Items listed in a dataset

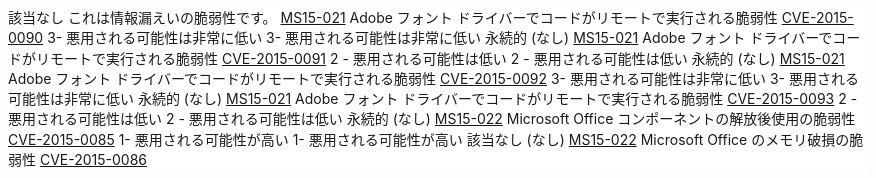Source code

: <td style="border:1px solid black;">該当なし</td>
<td style="border:1px solid black;">これは情報漏えいの脆弱性です。</td>
</tr>
<tr class="odd">
<td style="border:1px solid black;"><a href="http://go.microsoft.com/fwlink/?linkid=526457">MS15-021</a></td>
<td style="border:1px solid black;">Adobe フォント ドライバーでコードがリモートで実行される脆弱性</td>
<td style="border:1px solid black;"><a href="http://www.cve.mitre.org/cgi-bin/cvename.cgi?name=cve-2015-0090">CVE-2015-0090</a></td>
<td style="border:1px solid black;">3- 悪用される可能性は非常に低い</td>
<td style="border:1px solid black;">3- 悪用される可能性は非常に低い</td>
<td style="border:1px solid black;">永続的</td>
<td style="border:1px solid black;">(なし)</td>
</tr>
<tr class="even">
<td style="border:1px solid black;"><a href="http://go.microsoft.com/fwlink/?linkid=526457">MS15-021</a></td>
<td style="border:1px solid black;">Adobe フォント ドライバーでコードがリモートで実行される脆弱性</td>
<td style="border:1px solid black;"><a href="http://www.cve.mitre.org/cgi-bin/cvename.cgi?name=cve-2015-0091">CVE-2015-0091</a></td>
<td style="border:1px solid black;">2 - 悪用される可能性は低い</td>
<td style="border:1px solid black;">2 - 悪用される可能性は低い</td>
<td style="border:1px solid black;">永続的</td>
<td style="border:1px solid black;">(なし)</td>
</tr>
<tr class="odd">
<td style="border:1px solid black;"><a href="http://go.microsoft.com/fwlink/?linkid=526457">MS15-021</a></td>
<td style="border:1px solid black;">Adobe フォント ドライバーでコードがリモートで実行される脆弱性</td>
<td style="border:1px solid black;"><a href="http://www.cve.mitre.org/cgi-bin/cvename.cgi?name=cve-2015-0092">CVE-2015-0092</a></td>
<td style="border:1px solid black;">3- 悪用される可能性は非常に低い</td>
<td style="border:1px solid black;">3- 悪用される可能性は非常に低い</td>
<td style="border:1px solid black;">永続的</td>
<td style="border:1px solid black;">(なし)</td>
</tr>
<tr class="even">
<td style="border:1px solid black;"><a href="http://go.microsoft.com/fwlink/?linkid=526457">MS15-021</a></td>
<td style="border:1px solid black;">Adobe フォント ドライバーでコードがリモートで実行される脆弱性</td>
<td style="border:1px solid black;"><a href="http://www.cve.mitre.org/cgi-bin/cvename.cgi?name=cve-2015-0093">CVE-2015-0093</a></td>
<td style="border:1px solid black;">2 - 悪用される可能性は低い</td>
<td style="border:1px solid black;">2 - 悪用される可能性は低い</td>
<td style="border:1px solid black;">永続的</td>
<td style="border:1px solid black;">(なし)</td>
</tr>
<tr class="odd">
<td style="border:1px solid black;"><a href="http://go.microsoft.com/fwlink/?linkid=526461">MS15-022</a></td>
<td style="border:1px solid black;">Microsoft Office コンポーネントの解放後使用の脆弱性</td>
<td style="border:1px solid black;"><a href="http://www.cve.mitre.org/cgi-bin/cvename.cgi?name=cve-2015-0085">CVE-2015-0085</a></td>
<td style="border:1px solid black;">1- 悪用される可能性が高い</td>
<td style="border:1px solid black;">1- 悪用される可能性が高い</td>
<td style="border:1px solid black;">該当なし</td>
<td style="border:1px solid black;">(なし)</td>
</tr>
<tr class="even">
<td style="border:1px solid black;"><a href="http://go.microsoft.com/fwlink/?linkid=526461">MS15-022</a></td>
<td style="border:1px solid black;">Microsoft Office のメモリ破損の脆弱性</td>
<td style="border:1px solid black;"><a href="http://www.cve.mitre.org/cgi-bin/cvename.cgi?name=cve-2015-0086">CVE-2015-0086</a></td>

### Work to complete:
Would you write out each entry word for word and omit the images?

### Answer section:
Source code

: <td style="border:1px solid black;">該当なし</td>
<td style="border:1px solid black;">これは情報漏えいの脆弱性です。</td>
</tr>
<tr class="odd">
<td style="border:1px solid black;"><a href="http://go.microsoft.com/fwlink/?linkid=526457">MS15-021</a></td>
<td style="border:1px solid black;">Adobe フォント ドライバーでコードがリモートで実行される脆弱性</td>
<td style="border:1px solid black;"><a href="http://www.cve.mitre.org/cgi-bin/cvename.cgi?name=cve-2015-0090">CVE-2015-0090</a></td>
<td style="border:1px solid black;">3- 悪用される可能性は非常に低い</td>
<td style="border:1px solid black;">3- 悪用される可能性は非常に低い</td>
<td style="border:1px solid black;">永続的</td>
<td style="border:1px solid black;">(なし)</td>
</tr>
<tr class="even">
<td style="border:1px solid black;"><a href="http://go.microsoft.com/fwlink/?linkid=526457">MS15-021</a></td>
<td style="border:1px solid black;">Adobe フォント ドライバーでコードがリモートで実行される脆弱性</td>
<td style="border:1px solid black;"><a href="http://www.cve.mitre.org/cgi-bin/cvename.cgi?name=cve-2015-0091">CVE-2015-0091</a></td>
<td style="border:1px solid black;">2 - 悪用される可能性は低い</td>
<td style="border:1px solid black;">2 - 悪用される可能性は低い</td>
<td style="border:1px solid black;">永続的</td>
<td style="border:1px solid black;">(なし)</td>
</tr>
<tr class="odd">
<td style="border:1px solid black;"><a href="http://go.microsoft.com/fwlink/?linkid=526457">MS15-021</a></td>
<td style="border:1px solid black;">Adobe フォント ドライバーでコードがリモートで実行される脆弱性</td>
<td style="border:1px solid black;"><a href="http://www.cve.mitre.org/cgi-bin/cvename.cgi?name=cve-2015-0092">CVE-2015-0092</a></td>
<td style="border:1px solid black;">3- 悪用される可能性は非常に低い</td>
<td style="border:1px solid black;">3- 悪用される可能性は非常に低い</td>
<td style="border:1px solid black;">永続的</td>
<td style="border:1px solid black;">(なし)</td>
</tr>
<tr class="even">
<td style="border:1px solid black;"><a href="http://go.microsoft.com/fwlink/?linkid=526457">MS15-021</a></td>
<td style="border:1px solid black;">Adobe フォント ドライバーでコードがリモートで実行される脆弱性</td>
<td style="border:1px solid black;"><a href="http://www.cve.mitre.org/cgi-bin/cvename.cgi?name=cve-2015-0093">CVE-2015-0093</a></td>
<td style="border:1px solid black;">2 - 悪用される可能性は低い</td>
<td style="border:1px solid black;">2 - 悪用される可能性は低い</td>
<td style="border:1px solid black;">永続的</td>
<td style="border:1px solid black;">(なし)</td>
</tr>
<tr class="odd">
<td style="border:1px solid black;"><a href="http://go.microsoft.com/fwlink/?linkid=526461">MS15-022</a></td>
<td style="border:1px solid black;">Microsoft Office コンポーネントの解放後使用の脆弱性</td>
<td style="border:1px solid black;"><a href="http://www.cve.mitre.org/cgi-bin/cvename.cgi?name=cve-2015-0085">CVE-2015-0085</a></td>
<td style="border:1px solid black;">1- 悪用される可能性が高い</td>
<td style="border:1px solid black;">1- 悪用される可能性が高い</td>
<td style="border:1px solid black;">該当なし</td>
<td style="border:1px solid black;">(なし)</td>
</tr>
<tr class="even">
<td style="border:1px solid black;"><a href="http://go.microsoft.com/fwlink/?linkid=526461">MS15-022</a></td>
<td style="border:1px solid black;">Microsoft Office のメモリ破損の脆弱性</td>
<td style="border:1px solid black;"><a href="http://www.cve.mitre.org/cgi-bin/cvename.cgi?name=cve-2015-0086">CVE-2015-0086</a></td>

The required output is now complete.